The control unit 10 calculates the generated power P_fc of the fuel cell 70 according to the following equation (1) based on the required charging power amount PHV_req, the learned value T_fb, and the learned value P_e. Note that “k” in the equation is a correction coefficient for adjusting the difference between the learning result and the actual value, and can be set to, for example, about “1.1”.
P_fc = k × ((PHV_req + P_e) / T_fb) (1)

  The control unit 10 employs the larger one of the generated power P_fc obtained by the above formula (1) and the minimum generated power P_fc_lmt of the fuel cell 70 as the output of the fuel cell 70. Thereby, it is suppressed that the electric power generation efficiency of the fuel cell 70 falls excessively. Here, the minimum generated power P_fc_lmt is the minimum output at which the fuel cell 70 can maintain a predetermined power generation efficiency. For example, the minimum generated power P_fc_lmt can be about the rated generated power P_fc_max × 0.7 of the fuel cell 70.

  Further, the control unit 10 employs the smaller one of the generated power P_fc obtained by the above formula (1) and the rated generated power P_fc_max of the fuel cell 70 as the output of the fuel cell 70. This suppresses the fuel cell 70 from generating excessive power. However, when the demand power of the general electric load 200 and the power storage device 330 exceeds the generated power P_fc, the control unit 10 controls the output of the fuel cell 70 below the rated generated power P_fc_max.

  FIG. 8A to FIG. 8C are diagrams illustrating a case where the power storage device 330 is charged according to the above control. The vertical axis in FIG. 8A indicates the power generation efficiency of the fuel cell 70. The vertical axis in FIG. 8B indicates the required power of the general electric load 200 and the generated power of the fuel cell 70. The vertical axis in FIG. 8C indicates the amount of charge of the power storage device 330. The horizontal axis of Fig.8 (a)-FIG.8 (c) shows time.

  As shown in FIG. 8B, even when the charging plug 400 is turned on, the fuel cell 70 does not perform the rated operation. Further, as illustrated in FIG. 8C, the power storage device 330 is gradually charged over a time close to the chargeable time of the power storage device 330 obtained as the learning value. Thereby, the fuel cell 70 continues power generation with relatively high power generation efficiency over a long period of time. Thereby, the power generation period with low power generation efficiency can be shortened. From the above, the power storage device 330 can be sufficiently charged, and the power storage device 330 can be charged in a state where the power generation efficiency of the fuel cell 70 is high. Further, as shown in FIG. 8B, when the required power of the general electric load 200 is large, the fuel cell 70 performs power generation following the required power. Therefore, power shortage is suppressed.

  FIG. 9 is a diagram showing a more detailed flowchart of the control. In the flowchart of FIG. 9, learning of the chargeable time and the required power amount required from the general electric load 200 during the chargeable time are shown. Further, the target charging power to the power storage device 330 is shown. Hereinafter, more detailed control will be described with reference to the flowchart of FIG.

> **PROBLEM REQUIREMENTS**:
Could you carry the passage on fuel cell charging control forward, starting right after its final sentence?

> **STORED RECORDS**:
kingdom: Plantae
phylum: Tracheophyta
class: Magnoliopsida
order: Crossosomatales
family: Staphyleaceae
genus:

> **TASK ANSWER**:
  First, the CPU 11 determines whether or not the charging plug 400 has changed from an on state to an off state (step S1). When it is determined as “Yes” in Step S1, the CPU 11 reads the charging end time T_stp from the timer 12 (Step S2). Next, the CPU 11 obtains a chargeable time T_itv by subtracting the charge start time T_str from the charge end time T_stp (step S3). The charging start time T_str is read in step S11 described later.

  Next, the CPU 11 determines whether or not the chargeable time learning value T_fb stored in the storage unit 13 is greater than the sum of the chargeable time T_itv and the learning value update determination time T_err (step S4). Steps S4 to S8 are processes for correcting the learned value T_fb with the actual chargeable time T_itv. The learning value update determination time T_err can be set to about 1 minute, for example.

  When it is determined as “Yes” in step S4, the CPU 11 decreases the learning value T_fb by the update gain dT_fb (step S5). The update gain dT_fb can be set to about 1 minute, for example. When it is determined as “No” in Step S4, the CPU 11 determines whether or not the learning value T_fb is smaller than a value obtained by subtracting the learning value update determination time T_err from the chargeable time T_itv (Step S6).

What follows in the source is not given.